Incidentally, one of the things asm.js does to be speedy is that it avoids garbage collection. One of the “pinnacles” of modern programming is dropped because it kills performance (and incidentally this is why iOS apps are so fucking speedy – thanks for Java, Google, my quad-core Android fucking sucks compared to a five-year-old iPad). One thing almost all devs suck at is memory management – it’s hard. But GCs come with a pretty high price, so let’s keep that in mind for the next big trendy thing you morons come up with.

So anyway, let’s all be honest. JS isn’t great, especially for mobile apps. Some kind of low-level bytecode is the right solution. asm.js isn’t low-level bytecode, it’s what JS shits out after eating too much authentic Mexican food. pNaCl may be a better fit than asm.js, but honestly ANYTHING low-level would be better.

JS Weekly

So back on topic here. JS Weekly sends me a weekly (imagine that) email about JS technologies. Here’s one of the articles that was featured: http://tech.pro/tutorial/1669/21-javascript-parts-i-struggle-to-remember-. If you read those 21 items and don’t scream out, “OMFG developers have really gotten stupid”, then you’re part of the problem. Half of that stuff isn’t even JS-specific (short-circuiting via && and ||? REALLY?), and most of it is obvious, or at least sensible, to anybody who is worthy of being called a “junior software developer”.

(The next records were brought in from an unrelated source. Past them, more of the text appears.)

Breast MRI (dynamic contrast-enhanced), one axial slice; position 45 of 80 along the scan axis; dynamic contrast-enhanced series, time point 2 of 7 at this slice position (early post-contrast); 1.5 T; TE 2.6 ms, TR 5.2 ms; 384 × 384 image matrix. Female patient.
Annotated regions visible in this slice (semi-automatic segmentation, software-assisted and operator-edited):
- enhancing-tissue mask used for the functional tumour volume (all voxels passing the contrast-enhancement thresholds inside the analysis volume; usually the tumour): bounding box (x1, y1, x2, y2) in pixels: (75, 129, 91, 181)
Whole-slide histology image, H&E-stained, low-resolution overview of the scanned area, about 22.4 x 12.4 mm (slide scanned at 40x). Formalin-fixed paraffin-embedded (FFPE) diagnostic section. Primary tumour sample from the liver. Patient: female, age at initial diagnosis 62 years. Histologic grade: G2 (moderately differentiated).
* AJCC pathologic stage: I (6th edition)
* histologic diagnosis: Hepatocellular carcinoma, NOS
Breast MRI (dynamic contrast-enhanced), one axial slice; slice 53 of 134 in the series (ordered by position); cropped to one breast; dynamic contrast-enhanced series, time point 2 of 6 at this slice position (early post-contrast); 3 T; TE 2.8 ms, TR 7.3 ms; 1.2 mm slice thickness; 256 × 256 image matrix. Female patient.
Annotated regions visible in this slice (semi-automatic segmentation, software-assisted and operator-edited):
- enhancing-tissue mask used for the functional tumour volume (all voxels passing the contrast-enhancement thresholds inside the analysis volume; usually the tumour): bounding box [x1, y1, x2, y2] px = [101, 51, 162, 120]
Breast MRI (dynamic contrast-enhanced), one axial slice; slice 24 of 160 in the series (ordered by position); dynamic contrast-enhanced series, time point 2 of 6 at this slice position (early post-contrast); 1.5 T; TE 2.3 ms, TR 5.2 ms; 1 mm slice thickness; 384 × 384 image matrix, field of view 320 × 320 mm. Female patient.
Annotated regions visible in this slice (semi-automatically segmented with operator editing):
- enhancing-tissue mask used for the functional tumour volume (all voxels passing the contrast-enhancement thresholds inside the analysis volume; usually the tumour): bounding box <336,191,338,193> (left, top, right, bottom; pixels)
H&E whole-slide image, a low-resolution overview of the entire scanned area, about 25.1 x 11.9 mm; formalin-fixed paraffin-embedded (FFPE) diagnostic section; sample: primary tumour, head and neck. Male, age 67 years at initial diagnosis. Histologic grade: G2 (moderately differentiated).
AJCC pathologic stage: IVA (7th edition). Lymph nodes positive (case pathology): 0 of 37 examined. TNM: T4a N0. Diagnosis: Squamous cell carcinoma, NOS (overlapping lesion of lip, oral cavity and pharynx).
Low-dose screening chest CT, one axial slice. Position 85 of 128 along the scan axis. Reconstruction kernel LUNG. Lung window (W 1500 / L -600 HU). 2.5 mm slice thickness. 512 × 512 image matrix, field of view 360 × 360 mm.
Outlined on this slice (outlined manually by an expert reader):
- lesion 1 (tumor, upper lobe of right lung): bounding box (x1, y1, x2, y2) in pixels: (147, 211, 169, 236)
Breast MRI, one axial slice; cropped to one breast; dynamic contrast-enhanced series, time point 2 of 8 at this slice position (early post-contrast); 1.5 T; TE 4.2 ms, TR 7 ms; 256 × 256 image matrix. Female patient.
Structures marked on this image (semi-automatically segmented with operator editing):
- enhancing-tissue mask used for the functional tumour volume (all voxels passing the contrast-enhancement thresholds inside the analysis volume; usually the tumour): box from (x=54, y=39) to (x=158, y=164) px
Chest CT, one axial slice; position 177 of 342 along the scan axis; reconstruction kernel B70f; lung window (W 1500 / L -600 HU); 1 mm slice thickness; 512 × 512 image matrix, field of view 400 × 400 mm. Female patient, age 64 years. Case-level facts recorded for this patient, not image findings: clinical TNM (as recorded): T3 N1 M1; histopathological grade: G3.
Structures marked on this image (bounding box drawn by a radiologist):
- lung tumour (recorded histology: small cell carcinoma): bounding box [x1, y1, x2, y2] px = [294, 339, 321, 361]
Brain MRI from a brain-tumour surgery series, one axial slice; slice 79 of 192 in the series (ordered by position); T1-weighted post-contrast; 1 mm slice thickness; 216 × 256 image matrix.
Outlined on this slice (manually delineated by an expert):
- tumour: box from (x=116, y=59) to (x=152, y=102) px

This list is a fucking tragedy. 9/11 wasn’t even this bad, folks. This is just apalling and an embarrassment to the profession as a whole. This is why software is shittier and shittier every day. The vast majority of “developers” don’t understand 90% of what they’re doing – they copy and paste from Stack Overflow and scratch their heads for days when they forget a comma.

So, in conclusion

I’d like to believe these insane ideas, and in particular the incompetence of that JS Weekly guy, didn’t represent the average programmer. But that’s just wishful thinking. Having been around the block a while, it’s become painfully clear that writing good code is a dead art. And the reason all these trendy new techs pop up isn’t that they’re actually better than last year’s trend – the developers simply wrote such shit code they can’t maintain it anymore, and blame the technology because they’re too fucking useless to realize how fucking useless they are.

One Reply to “What’s wrong with developers today?”

  1. And for the record, I like Mexican food. But sometimes it doesn’t agree with the bowels. That’s all I was saying. I’m okay with insulting stupid developers, but NEVER Mexican food. I only wish Oregon had more Mexican food options that don’t suck as much as the average software professional.

    Oh, and WTF is with the top of that JS article I posted? It’s got a big ol’ “Advanced” label at the top. Advanced for whom, precisely? Does that site (tech.pro) host a lot of stuff for kindergarteners or something? Shit. Now I’m really depressed.